DIRECTIONS
Change "Overdriven Guitar" to "Distortion Guitar" everywhere in the records, and give their lines again with nothing else altered.

═════ TASK INPUT

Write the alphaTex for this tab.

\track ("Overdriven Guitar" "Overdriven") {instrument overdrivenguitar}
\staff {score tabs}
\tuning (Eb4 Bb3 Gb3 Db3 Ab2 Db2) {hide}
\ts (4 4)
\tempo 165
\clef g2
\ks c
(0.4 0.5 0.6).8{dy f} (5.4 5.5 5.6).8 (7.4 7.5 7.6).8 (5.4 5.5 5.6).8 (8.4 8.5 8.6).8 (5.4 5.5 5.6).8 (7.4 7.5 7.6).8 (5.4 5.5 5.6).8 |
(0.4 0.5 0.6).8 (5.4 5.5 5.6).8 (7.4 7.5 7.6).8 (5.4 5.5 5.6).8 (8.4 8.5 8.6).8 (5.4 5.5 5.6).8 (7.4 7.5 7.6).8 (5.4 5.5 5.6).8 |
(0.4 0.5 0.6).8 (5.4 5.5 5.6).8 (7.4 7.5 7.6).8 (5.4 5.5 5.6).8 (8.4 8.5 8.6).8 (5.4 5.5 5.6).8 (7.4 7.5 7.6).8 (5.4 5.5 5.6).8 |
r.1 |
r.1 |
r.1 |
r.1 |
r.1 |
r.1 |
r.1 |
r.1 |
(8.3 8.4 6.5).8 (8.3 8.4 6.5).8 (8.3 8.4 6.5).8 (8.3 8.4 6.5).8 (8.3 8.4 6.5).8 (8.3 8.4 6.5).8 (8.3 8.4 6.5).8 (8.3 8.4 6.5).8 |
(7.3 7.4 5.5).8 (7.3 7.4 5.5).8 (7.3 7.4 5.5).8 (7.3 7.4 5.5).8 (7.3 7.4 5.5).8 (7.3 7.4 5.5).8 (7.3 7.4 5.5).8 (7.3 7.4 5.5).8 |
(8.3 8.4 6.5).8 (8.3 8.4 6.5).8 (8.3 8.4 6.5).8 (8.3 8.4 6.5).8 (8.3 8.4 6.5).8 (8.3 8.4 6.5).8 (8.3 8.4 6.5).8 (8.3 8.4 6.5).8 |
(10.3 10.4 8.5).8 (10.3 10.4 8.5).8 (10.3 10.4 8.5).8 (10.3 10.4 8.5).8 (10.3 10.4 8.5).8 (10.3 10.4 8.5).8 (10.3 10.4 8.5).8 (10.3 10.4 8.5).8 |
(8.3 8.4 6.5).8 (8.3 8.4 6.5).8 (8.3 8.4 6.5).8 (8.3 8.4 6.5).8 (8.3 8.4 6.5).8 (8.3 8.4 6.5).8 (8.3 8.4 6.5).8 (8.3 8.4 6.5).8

══════════

CORRECT RESPONSE
Write the alphaTex for this tab.

\track ("Distortion Guitar" "Overdriven") {instrument overdrivenguitar}
\staff {score tabs}
\tuning (Eb4 Bb3 Gb3 Db3 Ab2 Db2) {hide}
\ts (4 4)
\tempo 165
\clef g2
\ks c
(0.4 0.5 0.6).8{dy f} (5.4 5.5 5.6).8 (7.4 7.5 7.6).8 (5.4 5.5 5.6).8 (8.4 8.5 8.6).8 (5.4 5.5 5.6).8 (7.4 7.5 7.6).8 (5.4 5.5 5.6).8 |
(0.4 0.5 0.6).8 (5.4 5.5 5.6).8 (7.4 7.5 7.6).8 (5.4 5.5 5.6).8 (8.4 8.5 8.6).8 (5.4 5.5 5.6).8 (7.4 7.5 7.6).8 (5.4 5.5 5.6).8 |
(0.4 0.5 0.6).8 (5.4 5.5 5.6).8 (7.4 7.5 7.6).8 (5.4 5.5 5.6).8 (8.4 8.5 8.6).8 (5.4 5.5 5.6).8 (7.4 7.5 7.6).8 (5.4 5.5 5.6).8 |
r.1 |
r.1 |
r.1 |
r.1 |
r.1 |
r.1 |
r.1 |
r.1 |
(8.3 8.4 6.5).8 (8.3 8.4 6.5).8 (8.3 8.4 6.5).8 (8.3 8.4 6.5).8 (8.3 8.4 6.5).8 (8.3 8.4 6.5).8 (8.3 8.4 6.5).8 (8.3 8.4 6.5).8 |
(7.3 7.4 5.5).8 (7.3 7.4 5.5).8 (7.3 7.4 5.5).8 (7.3 7.4 5.5).8 (7.3 7.4 5.5).8 (7.3 7.4 5.5).8 (7.3 7.4 5.5).8 (7.3 7.4 5.5).8 |
(8.3 8.4 6.5).8 (8.3 8.4 6.5).8 (8.3 8.4 6.5).8 (8.3 8.4 6.5).8 (8.3 8.4 6.5).8 (8.3 8.4 6.5).8 (8.3 8.4 6.5).8 (8.3 8.4 6.5).8 |
(10.3 10.4 8.5).8 (10.3 10.4 8.5).8 (10.3 10.4 8.5).8 (10.3 10.4 8.5).8 (10.3 10.4 8.5).8 (10.3 10.4 8.5).8 (10.3 10.4 8.5).8 (10.3 10.4 8.5).8 |
(8.3 8.4 6.5).8 (8.3 8.4 6.5).8 (8.3 8.4 6.5).8 (8.3 8.4 6.5).8 (8.3 8.4 6.5).8 (8.3 8.4 6.5).8 (8.3 8.4 6.5).8 (8.3 8.4 6.5).8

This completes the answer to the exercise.